▶ DATASET:
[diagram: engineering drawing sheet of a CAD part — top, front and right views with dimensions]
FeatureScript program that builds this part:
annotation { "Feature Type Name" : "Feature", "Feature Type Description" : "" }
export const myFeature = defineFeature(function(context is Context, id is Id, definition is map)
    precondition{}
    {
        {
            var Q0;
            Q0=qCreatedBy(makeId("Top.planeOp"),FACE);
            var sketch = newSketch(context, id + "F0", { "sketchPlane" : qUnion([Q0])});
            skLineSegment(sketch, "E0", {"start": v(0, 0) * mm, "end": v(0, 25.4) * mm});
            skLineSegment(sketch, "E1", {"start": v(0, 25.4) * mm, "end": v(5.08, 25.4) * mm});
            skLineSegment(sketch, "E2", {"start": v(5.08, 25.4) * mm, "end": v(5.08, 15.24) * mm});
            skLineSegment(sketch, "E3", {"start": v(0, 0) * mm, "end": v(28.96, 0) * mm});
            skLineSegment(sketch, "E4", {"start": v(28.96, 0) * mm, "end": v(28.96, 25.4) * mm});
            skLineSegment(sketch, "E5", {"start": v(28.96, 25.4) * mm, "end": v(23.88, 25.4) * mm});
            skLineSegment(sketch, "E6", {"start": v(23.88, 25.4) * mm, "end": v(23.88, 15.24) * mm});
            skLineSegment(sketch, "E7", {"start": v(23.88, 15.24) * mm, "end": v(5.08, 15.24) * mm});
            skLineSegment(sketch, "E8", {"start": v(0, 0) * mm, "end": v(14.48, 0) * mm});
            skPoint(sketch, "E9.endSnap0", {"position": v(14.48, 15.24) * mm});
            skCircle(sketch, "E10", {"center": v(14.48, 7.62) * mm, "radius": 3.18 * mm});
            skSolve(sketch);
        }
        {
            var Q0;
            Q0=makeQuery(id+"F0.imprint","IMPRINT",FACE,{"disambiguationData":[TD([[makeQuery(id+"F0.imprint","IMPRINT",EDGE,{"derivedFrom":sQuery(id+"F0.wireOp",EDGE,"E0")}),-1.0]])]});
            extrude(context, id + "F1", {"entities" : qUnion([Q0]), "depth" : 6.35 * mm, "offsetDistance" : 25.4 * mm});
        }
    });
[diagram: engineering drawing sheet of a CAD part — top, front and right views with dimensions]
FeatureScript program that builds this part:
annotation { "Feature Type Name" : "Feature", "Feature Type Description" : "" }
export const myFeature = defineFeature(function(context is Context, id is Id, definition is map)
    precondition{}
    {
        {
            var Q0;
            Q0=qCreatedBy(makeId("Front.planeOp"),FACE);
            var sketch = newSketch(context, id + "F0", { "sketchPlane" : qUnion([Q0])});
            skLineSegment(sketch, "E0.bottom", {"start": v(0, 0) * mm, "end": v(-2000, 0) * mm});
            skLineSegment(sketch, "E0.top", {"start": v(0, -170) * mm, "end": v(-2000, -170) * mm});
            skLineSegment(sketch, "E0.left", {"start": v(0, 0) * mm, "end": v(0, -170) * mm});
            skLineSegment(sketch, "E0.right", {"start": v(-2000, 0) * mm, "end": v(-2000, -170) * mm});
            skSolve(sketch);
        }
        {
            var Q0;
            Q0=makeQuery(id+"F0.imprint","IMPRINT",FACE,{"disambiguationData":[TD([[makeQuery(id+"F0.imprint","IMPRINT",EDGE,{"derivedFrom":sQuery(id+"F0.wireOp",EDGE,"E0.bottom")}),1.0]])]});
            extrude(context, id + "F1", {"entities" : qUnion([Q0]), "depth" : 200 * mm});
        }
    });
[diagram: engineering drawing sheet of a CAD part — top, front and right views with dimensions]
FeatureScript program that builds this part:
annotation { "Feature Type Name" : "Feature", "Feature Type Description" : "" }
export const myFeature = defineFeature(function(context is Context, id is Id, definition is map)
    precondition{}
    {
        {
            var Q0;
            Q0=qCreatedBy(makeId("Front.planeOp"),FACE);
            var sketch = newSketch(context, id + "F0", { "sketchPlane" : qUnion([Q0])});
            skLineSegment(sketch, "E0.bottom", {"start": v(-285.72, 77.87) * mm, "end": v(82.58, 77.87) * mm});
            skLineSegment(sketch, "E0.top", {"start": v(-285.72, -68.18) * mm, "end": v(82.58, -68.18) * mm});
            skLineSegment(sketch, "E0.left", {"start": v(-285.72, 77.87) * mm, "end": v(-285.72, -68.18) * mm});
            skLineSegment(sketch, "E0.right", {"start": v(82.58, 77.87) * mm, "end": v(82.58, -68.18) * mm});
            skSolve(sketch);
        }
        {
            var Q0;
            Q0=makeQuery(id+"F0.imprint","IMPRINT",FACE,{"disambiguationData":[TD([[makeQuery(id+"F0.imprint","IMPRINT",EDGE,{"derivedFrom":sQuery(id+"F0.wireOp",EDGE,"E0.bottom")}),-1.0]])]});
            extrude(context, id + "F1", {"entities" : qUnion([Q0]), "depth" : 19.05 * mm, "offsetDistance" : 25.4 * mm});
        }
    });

▶ TASK INSTRUCTIONS: How many lines in the records above contain the string "depth"? Case counts. Reply with the number only.

▶ THE RESPONSE: 3